Division of Epidemiology
275 E. Main St., Frankfort, KY 40621
(502) 564-3418 or 3261
What is Q fever?
Q fever is a bacterial zoonosis (disease capable of being transmitted from animals to people) caused by Coxiella burnetii, a rickettsial organism. It was discovered in 1937, in Australia. Coxiella burnetii is resistant to heat, desiccation, and many common disinfectants and is highly infectious by the aerosol route. A single inhaled organism may produce clinical illness. For these reasons, Q fever could be used by an adversary as an incapacitating biological warfare agent.

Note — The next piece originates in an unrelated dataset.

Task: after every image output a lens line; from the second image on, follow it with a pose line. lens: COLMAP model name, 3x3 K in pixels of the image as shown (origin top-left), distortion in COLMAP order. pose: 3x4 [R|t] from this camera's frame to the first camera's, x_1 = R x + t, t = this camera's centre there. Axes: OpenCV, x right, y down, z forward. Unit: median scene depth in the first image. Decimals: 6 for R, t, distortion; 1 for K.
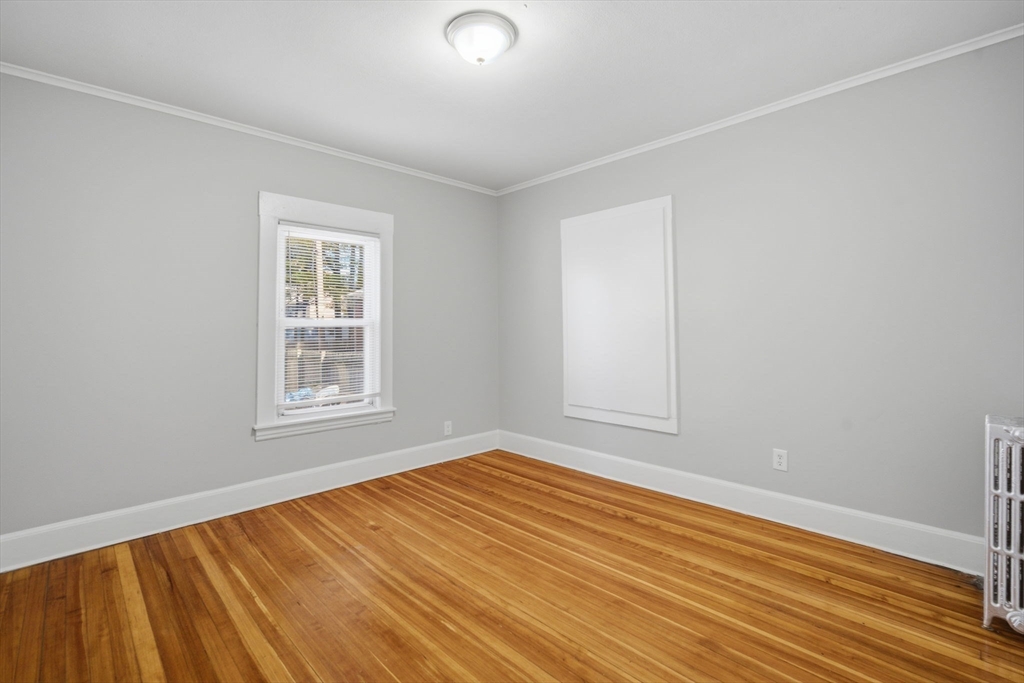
lens RADIAL K [[450.1, 0, 517.0], [0, 450.1, 325.7], [0, 0, 1]] dist [-0.000159, -0.000029]
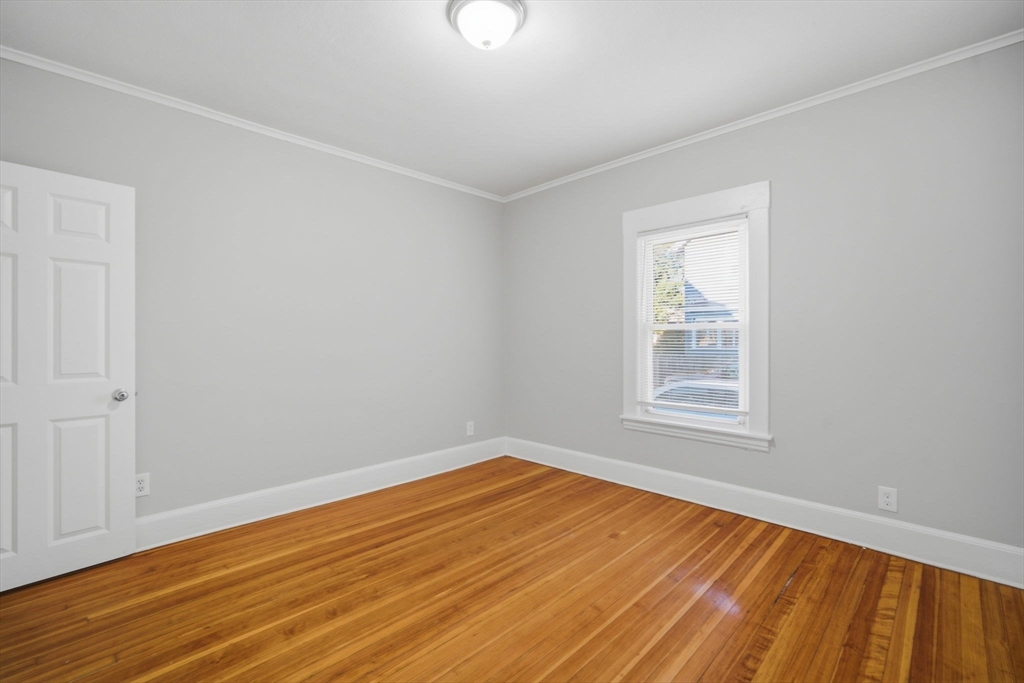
lens RADIAL K [[450.1, 0, 518.1], [0, 450.1, 342.8], [0, 0, 1]] dist [-0.000159, -0.000029]
pose [[0.022159, 0.019013, -0.999574, 0.706021], [0.018966, 0.999631, 0.019435, 0.003073], [0.999575, -0.019388, 0.021790, 0.833826]]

What are the symptoms in people?
Q fever in humans is usually either asymptomatic or mistaken for an acute viral illness. Q fever is a disease with an acute onset of fever, chills, headache, weakness, malaise (a general sick feeling), abnormal liver function tests, and severe sweats. In most cases, the illness is of short duration, lasting less than two weeks, even without treatment. A majority of patients have abnormal results on liver function tests and some will develop hepatitis. Rare complications include pneumonitis (inflammation of the lungs), neurologic problems, and among people with abnormal or prosthetic heart valves, endocarditis (inflammation of the heart). Complications are more likely to occur among people who have weakened immune systems.
Who gets Q fever?
Q fever is a relatively rare disease in people, but anyone can get Q fever if they are infected with C. burnetii bacteria. People at highest risk for Q fever are those who work with infected animals, including veterinarians, lab workers, meat workers, sheep workers, and farmers. The infection occurs worldwide.

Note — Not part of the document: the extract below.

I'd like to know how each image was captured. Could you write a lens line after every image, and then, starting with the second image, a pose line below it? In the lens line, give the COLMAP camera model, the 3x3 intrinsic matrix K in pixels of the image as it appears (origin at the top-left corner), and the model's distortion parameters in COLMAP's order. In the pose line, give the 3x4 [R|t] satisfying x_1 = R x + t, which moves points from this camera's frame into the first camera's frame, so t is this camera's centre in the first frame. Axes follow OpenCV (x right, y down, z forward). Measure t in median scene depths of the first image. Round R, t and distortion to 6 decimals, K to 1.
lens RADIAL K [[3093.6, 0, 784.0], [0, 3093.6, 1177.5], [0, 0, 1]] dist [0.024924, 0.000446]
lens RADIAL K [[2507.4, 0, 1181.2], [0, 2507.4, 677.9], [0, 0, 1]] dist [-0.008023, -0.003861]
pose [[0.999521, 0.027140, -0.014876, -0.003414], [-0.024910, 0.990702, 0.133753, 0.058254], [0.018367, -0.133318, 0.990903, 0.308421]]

What animals carry the Q fever organism?
Sheep, cattle, goats, cats, dogs, some wild animals (including many wild rodents), birds, and ticks are natural reservoir hosts for C. burnetii. Infected animals are generally asymptomatic but they do shed the organism in their urine, feces, milk, and especially in their birth products.
How is Q fever spread?
Q fever is spread to people primarily through airborne dissemination of contaminated dust. Dust becomes contaminated from the tissue or body fluids of animals infected with C. burnetii bacteria. Direct contact with infected animals or materials that they have contaminated (such as straw or other bedding materials) may also cause an infection. Raw or unpasteurized milk from infected cows or goats may be capable of spreading C. burnetii. Direct person-to-person spread is not likely.
How soon after an exposure do symptoms appear?
This is variable, but 2-3 weeks after exposure is the most common.
How is Q fever diagnosed?
Blood tests can be used to diagnose Q fever.
What is the treatment for Q fever?
As stated, most people infected will recover without any treatment. Those who become more seriously ill may receive antibiotics at the discretion of their physician.
How can Q fever be prevented?
Prevention is based on the control of this disease in domestic animals. People who work with animals who may be infected need to know the signs and symptoms of Q fever and seek treatment if they feel they could be infected.